Them downtown boys sure talk gritty
It's so hard to be a saint in the city
I was the king of the alley I could talk some trash
I was the prince of the paupers crowned downtown at the beggar's bash
I was the pimp's main prophet I kept everything cool
A backstreet gambler with the luck to lose
And when the heat came down it was left on the ground
The devil appeared like Jesus through the steam in the street
Showin' me a hand I knew even the cops couldn't beat
I felt his hot breath on my neck as I dove into the heat
It's so hard to be a saint when you're just a boy
And the sages of the subway sit just like the living dead
As the tracks clack out the rhythm their eyes fixed straight ahead
They ride the line of balance and hold on by just a thread
But it's too hot in these tunnels you can get hit up by the heat
You get up to get out at your next stop but they push you back down in your seat
Your heart starts beatin' faster as you struggle to your feet
Then you're outa that hole and back up on the street
And them South Side sisters sure look pretty
The cripple on the corner cries out "Nickels for your pity"
And them downtown boys sure talk gritty
It's so hard to be a saint in the city

(And I’m not even going to think about “Blinded by the Light” or “Spirits in the Night.”)

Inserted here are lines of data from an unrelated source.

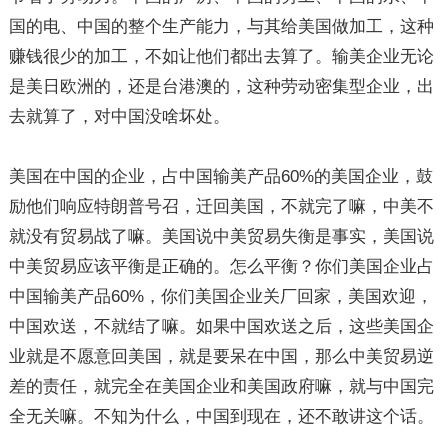
国的电、中国的整个生产能力，与其给美国做加工，这种
赚钱很少的加工，不如让他们都出去算了。输美企业无论
是美日欧洲的，还是台港澳的，这种劳动密集型企业，出
去就算了，对中国没啥坏处。
美国在中国的企业，占中国输美产品60%的美国企业，鼓
励他们响应特朗普号召，迁回美国，不就完了嘛，中美不
就没有贸易战了嘛。美国说中美贸易失衡是事实，美国说
中美贸易应该平衡是正确的。怎么平衡？你们美国企业占
中国输美产品60%，你们美国企业关厂回家，美国欢迎，
中国欢送，不就结了嘛。如果中国欢送之后，这些美国企
业就是不愿意回美国，就是要呆在中国，那么中美贸易逆
差的责任，就完全在美国企业和美国政府嘛，就与中国完
全无关嘛。不知为什么，中国到现在，还不敢讲这个话。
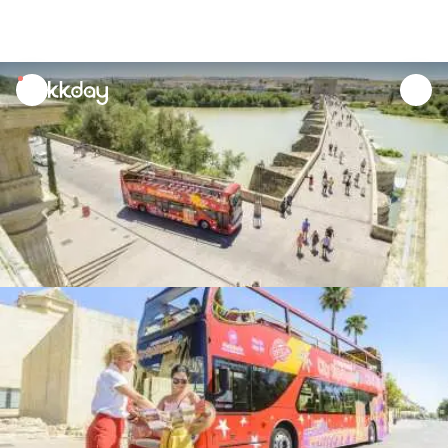
unread
notifications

And the songwriting only deepened; until you get something like this (“The River” ©1978):

I come from down in the valley
where mister when you're young
They bring you up to do like your daddy done
Me and Mary we met in high school
when she was just seventeen
We'd ride out of this valley down to where the fields were green

We'd go down to the river
And into the river we'd dive
Oh down to the river we'd ride

Then I got Mary pregnant
and man that was all she wrote
And for my nineteenth birthday I got a union card and a wedding coat
We went down to the courthouse
and the judge put it all to rest
No wedding day smiles no walk down the aisle
No flowers no wedding dress

That night we went down to the river
And into the river we'd dive
Oh down to the river we did ride

I got a job working construction for the Johnstown Company
But lately there ain't been much work on account of the economy
Now all them things that seemed so important
Well mister they vanished right into the air
Now I just act like I don't remember
Mary acts like she don't care

But I remember us riding in my brother's car
Her body tan and wet down at the reservoir
At night on them banks I'd lie awake
And pull her close just to feel each breath she'd take
Now those memories come back to haunt me
they haunt me like a curse
Is a dream a lie if it don't come true
Or is it something worse
that sends me down to the river
though I know the river is dry
That sends me down to the river tonight
Down to the river
my baby and I
Oh down to the river we ride

And while that is (maybe) what I think is (maybe) his best song, the following 30 years have seen a lot more high points.  Well, maybe there are no answers.

Springsteen does tell his story well, if episodically, and, as it is an autobiography, we are left, not in the middle of a life, but without an ending.  And maybe the ending is, finally, the music.

1 comment:

  1. Sorry abut the line spacing and formatting, but I wrote this in Word, and it just would not paste properly into blogger.